### Problem description
Go through the records below and show every line with the string "ankle".

[Recorded data]
┄┄┄┄┄┄┄┄┄┄

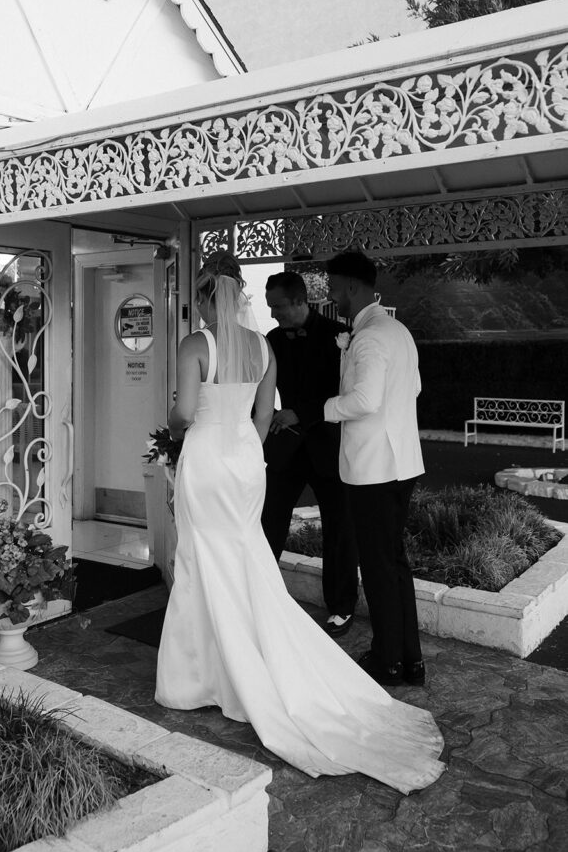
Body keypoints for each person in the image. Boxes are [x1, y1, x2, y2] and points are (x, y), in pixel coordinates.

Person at [155, 251, 445, 793]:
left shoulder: (198, 344)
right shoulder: (265, 345)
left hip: (237, 458)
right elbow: (265, 414)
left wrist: (180, 431)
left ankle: (206, 672)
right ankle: (390, 658)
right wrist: (245, 447)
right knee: (249, 553)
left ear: (204, 298)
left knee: (205, 557)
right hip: (250, 458)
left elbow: (185, 413)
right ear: (240, 296)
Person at [323, 251, 426, 688]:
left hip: (373, 469)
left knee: (379, 567)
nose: (331, 296)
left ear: (351, 286)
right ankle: (409, 659)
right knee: (394, 563)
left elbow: (365, 401)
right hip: (402, 464)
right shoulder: (398, 331)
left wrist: (325, 408)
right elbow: (414, 387)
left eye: (332, 287)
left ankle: (387, 662)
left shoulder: (367, 338)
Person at [261, 271, 357, 636]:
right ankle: (259, 597)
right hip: (285, 445)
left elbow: (345, 392)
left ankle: (342, 607)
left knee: (339, 527)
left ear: (300, 301)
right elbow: (260, 388)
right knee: (267, 521)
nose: (273, 314)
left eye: (278, 306)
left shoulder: (338, 335)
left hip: (328, 445)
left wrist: (300, 412)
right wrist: (268, 416)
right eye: (270, 307)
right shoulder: (272, 339)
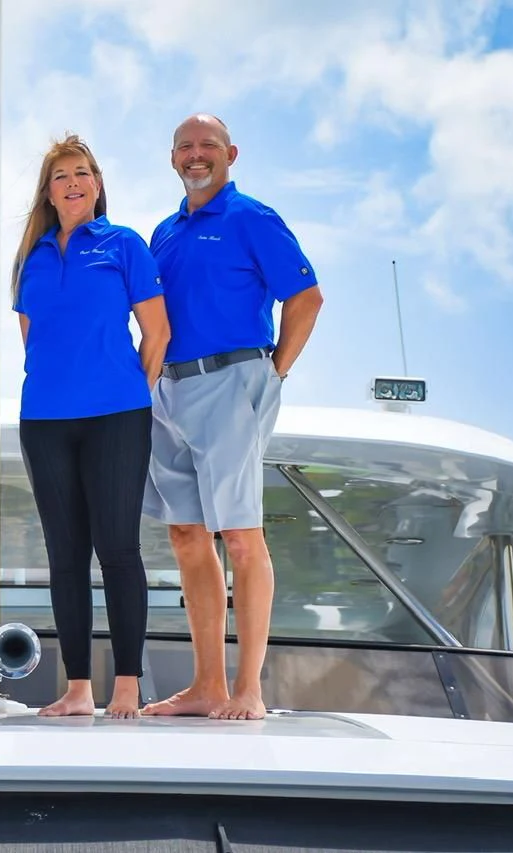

┄┄┄┄┄┄┄┄┄┄

### Output for this task
left ankle: (206, 672)
right ankle: (390, 658)
right ankle: (409, 659)
left ankle: (387, 662)
right ankle: (259, 597)
left ankle: (342, 607)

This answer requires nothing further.